There were other industries that sprung up over the years, such as sealing, mining, and most recently, drilling for oil from giant offshore rigs. For the most part, fishing was the hard labor that paid the bills. In the latter half of the twentieth century, the cod fishing industry unfortunately collapsed; with stocks a fraction of what they once were, the Canadian government declared a moratorium on cod fishing in 1992, putting tens of thousands of Newfoundlanders out of work with the stroke of a pen. Like I said, it’s never been easy in this hostile region and probably never will be.
Subsequently, the Atlantic that bounds up against Newfoundland’s margins is a restless mistress, as I’m sure Leif and his shipmates would have attested to. It’s been said that a restless sea means waves to be found, so if you’re up for a surf trip that’s off the beaten path, here’s all you need to know: Get your warmest wetsuit and a few sturdy boards, book your passage to St. John’s, walk out of the terminal, get a cab, ask the cabbie to help you find someone who will rent you a used truck with a good set of tires, unfold the map, then… GO.

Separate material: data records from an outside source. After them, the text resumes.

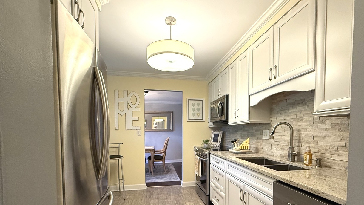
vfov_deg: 59.4
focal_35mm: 18
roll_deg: -0.7
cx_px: 191
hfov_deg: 92.6
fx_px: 174
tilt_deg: -1.8
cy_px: 139
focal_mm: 2.22
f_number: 2.2
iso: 500
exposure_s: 1/120
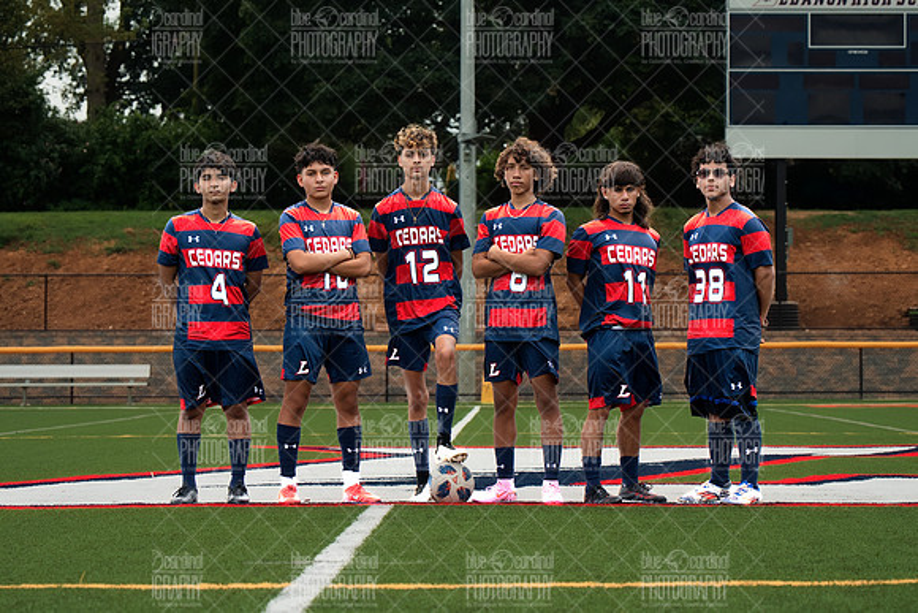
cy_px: 306
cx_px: 459
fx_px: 2423
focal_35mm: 95
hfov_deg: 21.5
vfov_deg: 14.4
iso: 1250
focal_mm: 95
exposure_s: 1/125
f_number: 5.6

Once you’re out on your own, and chances are you will be, set up camp, wait for the waves to come and the wind to die, and then reconnoiter the glories of the shore. Take your pick of heaving slab, rolling point, or rampy beach break. If there are any locals out, show respect and remember that you’re very much from the Great Away. And, as I’m sure they’ll readily confirm, people from the Great Away have been imposing their ideas on the island and its inhabitants for a thousand years. And then, fucking surf. Surf until you’re so cold that your fingers won’t grab the rails anymore. Come in, put your sweater on, pack up the tent, and drive through the outpost towns, wind-warped shacks, and piles of weather-beaten lobster traps. At sunset, park the truck downtown and buy a couple of locals a round of stiff drinks. Then raise those glasses to everyone—from Skraelings to Vikings to shivering fishermen—all those who discovered Newfoundland and the secrets to taming that beautiful devil’s shores.